Genetic testing may:

  • Explain if there is a genetic cause of ALS in the family.
  • Allow other family members to have testing to see if they carry the genetic mutation.
  • Allow couples planning on having children to pursue prenatal testing.

Genetic testing does not:

  • Currently change medical treatment.
  • Diagnose ALS in people without symptoms.
  • Tell a person without symptoms when they may start showing symptoms or what their progression will be.

DNA banking is a valuable option for people with ALS who do not currently have an identifiable genetic mutation. DNA banking means storing a person’s blood so that it is available for future testing. For more information, you can consult a genetic counselor.
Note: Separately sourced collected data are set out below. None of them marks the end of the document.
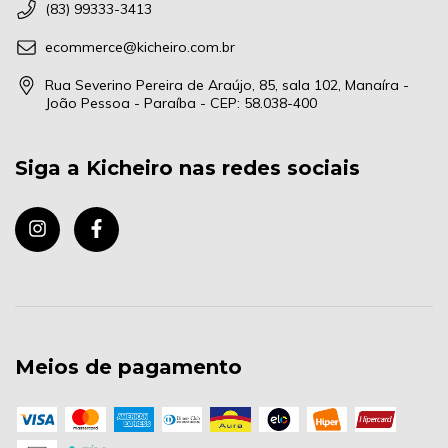
(83) 99333-3413
ecommerce@kicheiro.com.br
Rua Severino Pereira de Araújo, 85, sala 102, Manaíra -
João Pessoa - Paraíba - CEP: 58.038-400
Siga a Kicheiro nas redes sociais
Meios de pagamento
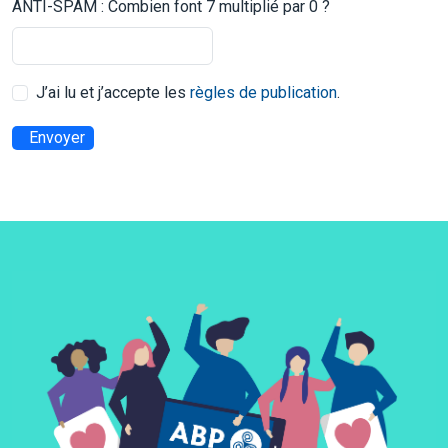
ANTI-SPAM : Combien font 7 multiplié par 0 ?
J’ai lu et j’accepte les
règles de publication
.
Envoyer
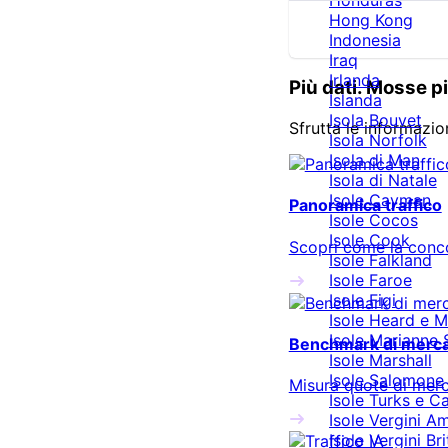
Hong Kong
Indonesia
Iraq
Irlanda
Più dati. Mosse pi
Islanda
Isola Bouvet
Sfrutta le informazio
Isola Norfolk
Isola di Man
Isola di Natale
Isole Cayman
Panoramica traffico
Isole Cocos
Isole Cook
Scopri come la conco
Isole Falkland
Isole Faroe
Isole Figi
Isole Heard e 
Isole Marianne S
Benchmark di merc
Isole Marshall
Isole Salomone
Misura quote di merca
Isole Turks e C
Isole Vergini A
Isole Vergini Br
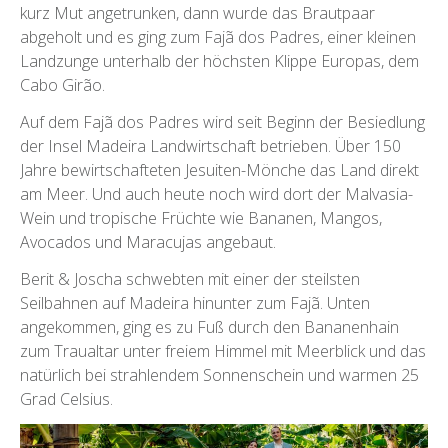
kurz Mut angetrunken, dann wurde das Brautpaar
abgeholt und es ging zum Fajã dos Padres, einer kleinen
Landzunge unterhalb der höchsten Klippe Europas, dem
Cabo Girão.
Auf dem Fajã dos Padres wird seit Beginn der Besiedlung
der Insel Madeira Landwirtschaft betrieben. Über 150
Jahre bewirtschafteten Jesuiten-Mönche das Land direkt
am Meer. Und auch heute noch wird dort der Malvasia-
Wein und tropische Früchte wie Bananen, Mangos,
Avocados und Maracujas angebaut.
Berit & Joscha schwebten mit einer der steilsten
Seilbahnen auf Madeira hinunter zum Fajã. Unten
angekommen, ging es zu Fuß durch den Bananenhain
zum Traualtar unter freiem Himmel mit Meerblick und das
natürlich bei strahlendem Sonnenschein und warmen 25
Grad Celsius.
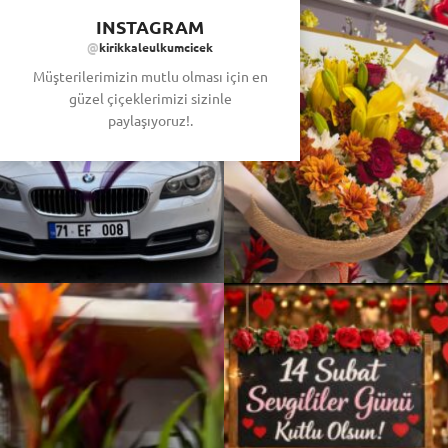
INSTAGRAM
@
kirikkaleulkumcicek
Müşterilerimizin mutlu olması için en
güzel çiçeklerimizi sizinle
paylaşıyoruz!.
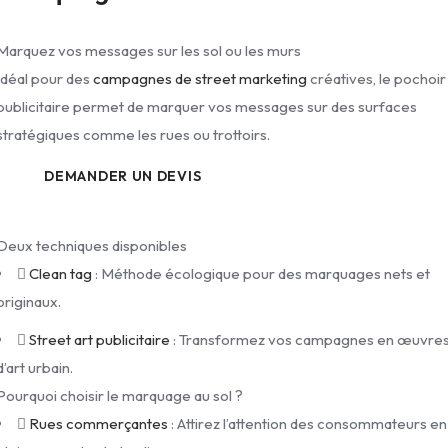
Marquez vos messages sur les sol ou les murs
Idéal pour des
campagnes de street marketing
créatives, le pochoir
publicitaire permet de marquer vos messages sur des surfaces
stratégiques comme les rues ou trottoirs.
DEMANDER UN DEVIS
Deux techniques disponibles
Clean tag
: Méthode écologique pour des marquages nets et
originaux.
Street art publicitaire
: Transformez vos campagnes en œuvre
d’art urbain.
Pourquoi choisir le marquage au sol ?
Rues commerçantes
: Attirez l’attention des consommateurs en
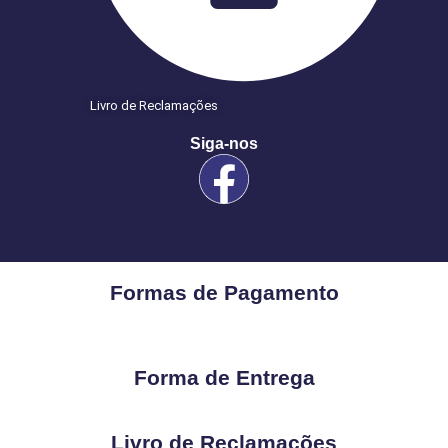
Livro de Reclamações
Siga-nos
Formas de Pagamento
Forma de Entrega
Livro de Reclamações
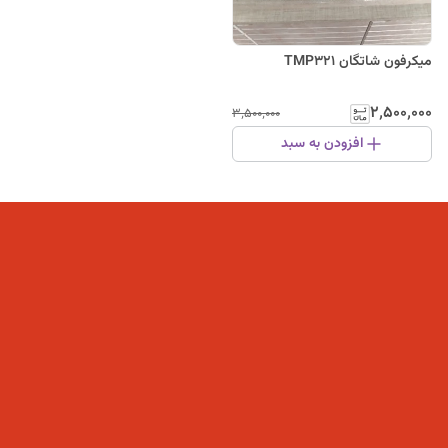
میکرفون شاتگان TMP321
۲٬۵۰۰٬۰۰۰
۳٬۵۰۰٬۰۰۰
افزودن به سبد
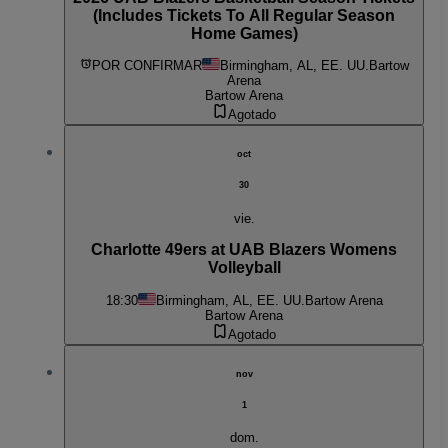
(Includes Tickets To All Regular Season
Home Games)
POR CONFIRMAR
Birmingham, AL, EE. UU.
Bartow
Arena
Bartow Arena
Agotado
oct
30
vie.
Charlotte 49ers at UAB Blazers Womens
Volleyball
18:30
Birmingham, AL, EE. UU.
Bartow Arena
Bartow Arena
Agotado
nov
1
dom.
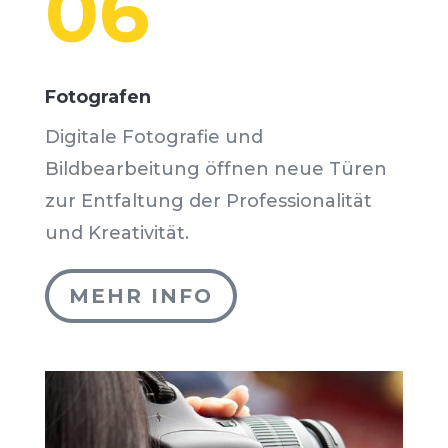
06
Fotografen
Digitale Fotografie und
Bildbearbeitung öffnen neue Türen
zur Entfaltung der Professionalität
und Kreativität.
MEHR INFO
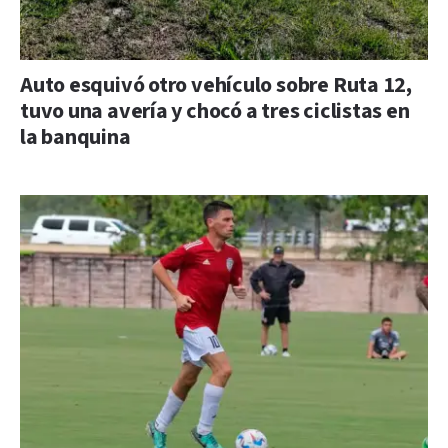
Auto esquivó otro vehículo sobre Ruta 12,
tuvo una avería y chocó a tres ciclistas en
la banquina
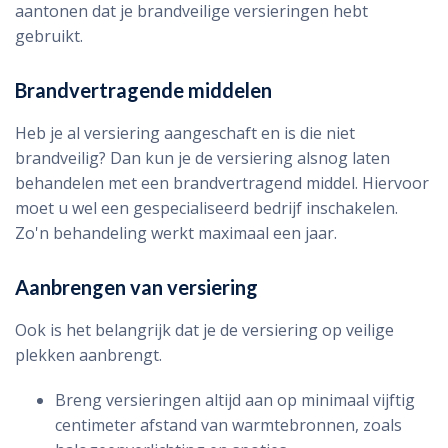
aantonen dat je brandveilige versieringen hebt
gebruikt.
Brandvertragende middelen
Heb je al versiering aangeschaft en is die niet
brandveilig? Dan kun je de versiering alsnog laten
behandelen met een brandvertragend middel. Hiervoor
moet u wel een gespecialiseerd bedrijf inschakelen.
Zo'n behandeling werkt maximaal een jaar.
Aanbrengen van versiering
Ook is het belangrijk dat je de versiering op veilige
plekken aanbrengt.
Breng versieringen altijd aan op minimaal vijftig
centimeter afstand van warmtebronnen, zoals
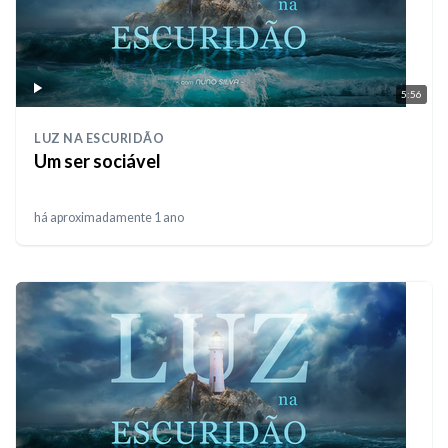
5:56
LUZ NA ESCURIDÃO
Um ser sociável
há aproximadamente 1 ano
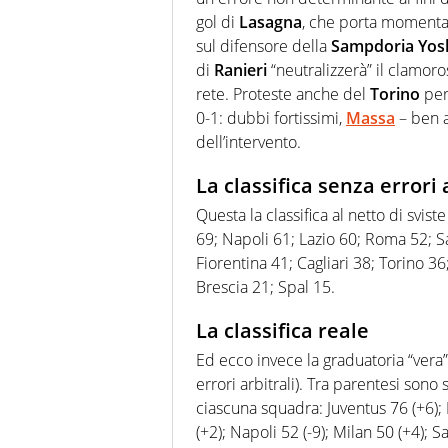
gol di
Lasagna
, che porta momenta
sul difensore della
Sampdoria Yos
di
Ranieri
“neutralizzerà” il clamoro
rete. Proteste anche del
Torino
per
0-1: dubbi fortissimi,
Massa
– ben a
dell’intervento.
La classifica senza errori 
Questa la classifica al netto di sviste
69; Napoli 61; Lazio 60; Roma 52; S
Fiorentina 41; Cagliari 38; Torino 
Brescia 21; Spal 15.
La classifica reale
Ed ecco invece la graduatoria “vera”
errori arbitrali). Tra parentesi sono
ciascuna squadra: Juventus 76 (+6); I
(+2); Napoli 52 (-9); Milan 50 (+4); S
Concerns about Genetic Testing

Genetic testing for all of the currently known Familial ALS genes can cost from about $1600 to $5000. Genetic testing for one gene usually costs $500 - $1500. When the genetic mutation in a family is already known, the cost to test for the familial mutation is usually around $400. Genetic testing is not always covered by insurance. Check with your insurance company about any out of pocket expense prior to testing.